0

I'm trying to get Table of Contents from a PDF. I'm using PyMuPDF for that purpose. But it only extracts ToC if the PDF consists of Bookmarks. Otherwise it only results in an empty list.

def get_Table_Of_Contents(doc):
    toc = doc.getToC()
    return toc
toc= get_Table_Of_Contents(file)
toc
snwflk
  • 3,341
  • 4
  • 25
  • 37
sheshank
  • 29
  • 4
  • I am also facing same scenario. Did you find any approach which extracts ToC if the PDF doesn't consists of Bookmarks – user3734568 May 25 '21 at 19:11

2 Answers2

-1

Convert pdf to html using pdf-html converter. You can parse html toextract whatever data you want using parser like beautifulsoup.

Anjaly Vijayan
  • 237
  • 2
  • 9
-1

Usually TOC is represented like a regular text on a page.

Try pdfreader to extract texts and/or PDF "markdown".

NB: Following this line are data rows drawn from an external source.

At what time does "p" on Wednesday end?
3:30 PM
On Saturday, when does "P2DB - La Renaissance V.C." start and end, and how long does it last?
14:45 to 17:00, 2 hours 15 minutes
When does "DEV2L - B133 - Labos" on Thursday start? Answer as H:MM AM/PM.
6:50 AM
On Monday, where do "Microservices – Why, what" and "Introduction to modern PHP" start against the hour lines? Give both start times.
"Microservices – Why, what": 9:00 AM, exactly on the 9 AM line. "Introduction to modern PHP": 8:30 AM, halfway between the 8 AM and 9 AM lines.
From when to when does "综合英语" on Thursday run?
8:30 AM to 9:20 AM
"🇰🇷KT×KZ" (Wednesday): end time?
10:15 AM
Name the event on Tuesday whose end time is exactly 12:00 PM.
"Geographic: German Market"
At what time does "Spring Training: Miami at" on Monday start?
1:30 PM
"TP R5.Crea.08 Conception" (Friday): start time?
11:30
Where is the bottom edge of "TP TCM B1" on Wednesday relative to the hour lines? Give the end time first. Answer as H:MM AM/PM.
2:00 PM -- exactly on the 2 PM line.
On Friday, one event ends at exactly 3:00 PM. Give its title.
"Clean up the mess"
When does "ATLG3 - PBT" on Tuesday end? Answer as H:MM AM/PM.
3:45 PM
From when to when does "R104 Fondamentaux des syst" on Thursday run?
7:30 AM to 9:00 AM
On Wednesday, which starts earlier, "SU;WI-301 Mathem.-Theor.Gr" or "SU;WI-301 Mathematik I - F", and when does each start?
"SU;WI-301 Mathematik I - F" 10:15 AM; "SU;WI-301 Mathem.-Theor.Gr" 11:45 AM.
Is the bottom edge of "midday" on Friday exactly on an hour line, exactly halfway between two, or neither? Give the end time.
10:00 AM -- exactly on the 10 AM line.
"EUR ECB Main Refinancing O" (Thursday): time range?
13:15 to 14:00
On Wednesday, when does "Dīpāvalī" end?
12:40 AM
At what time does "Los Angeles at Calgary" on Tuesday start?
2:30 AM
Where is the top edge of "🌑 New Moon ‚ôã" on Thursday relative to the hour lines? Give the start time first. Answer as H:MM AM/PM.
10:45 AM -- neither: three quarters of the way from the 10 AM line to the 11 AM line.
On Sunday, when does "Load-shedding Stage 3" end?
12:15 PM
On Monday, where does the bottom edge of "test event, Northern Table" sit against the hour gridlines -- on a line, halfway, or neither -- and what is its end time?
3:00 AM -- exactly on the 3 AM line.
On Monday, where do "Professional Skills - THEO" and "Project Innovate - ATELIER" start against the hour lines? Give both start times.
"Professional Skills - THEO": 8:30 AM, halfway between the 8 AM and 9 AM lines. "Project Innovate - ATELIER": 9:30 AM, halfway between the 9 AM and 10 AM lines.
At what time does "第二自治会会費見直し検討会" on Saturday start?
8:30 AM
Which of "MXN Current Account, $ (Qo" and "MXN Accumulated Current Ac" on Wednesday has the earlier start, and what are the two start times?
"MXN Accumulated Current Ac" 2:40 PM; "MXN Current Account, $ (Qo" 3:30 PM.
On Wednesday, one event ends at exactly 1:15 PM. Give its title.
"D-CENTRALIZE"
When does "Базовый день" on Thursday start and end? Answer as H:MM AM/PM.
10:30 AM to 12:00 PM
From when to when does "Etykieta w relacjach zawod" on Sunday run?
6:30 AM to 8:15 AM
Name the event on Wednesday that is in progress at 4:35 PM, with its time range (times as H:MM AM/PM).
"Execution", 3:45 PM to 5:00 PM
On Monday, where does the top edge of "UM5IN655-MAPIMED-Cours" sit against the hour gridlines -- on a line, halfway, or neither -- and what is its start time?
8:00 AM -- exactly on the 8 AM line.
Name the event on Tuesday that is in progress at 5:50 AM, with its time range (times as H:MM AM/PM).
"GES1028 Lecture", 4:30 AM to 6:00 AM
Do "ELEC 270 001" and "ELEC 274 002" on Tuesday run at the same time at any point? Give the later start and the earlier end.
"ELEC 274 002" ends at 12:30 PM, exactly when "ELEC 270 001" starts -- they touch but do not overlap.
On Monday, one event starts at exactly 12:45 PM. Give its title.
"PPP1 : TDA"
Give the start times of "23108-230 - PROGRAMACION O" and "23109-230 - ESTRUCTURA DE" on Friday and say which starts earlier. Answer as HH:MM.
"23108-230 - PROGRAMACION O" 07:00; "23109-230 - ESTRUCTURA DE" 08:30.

Here is a sample code extracting all the above from a page:

from pdfreader import SimplePDFViewer, PageDoesNotExist

fd = open(your_pdf_file_name, "rb")
viewer = SimplePDFViewer(fd)

# navigate to TOC
viewer.navigate(toc_page_number)

viewer.render()
pdf_markdown = viewer.canvas.text_content
plain_text = "".join(viewer.canvas.strings)

then you can parse plain_text or pdf_markdown as regular strings.

Maksym Polshcha
  • 18,030
  • 8
  • 52
  • 77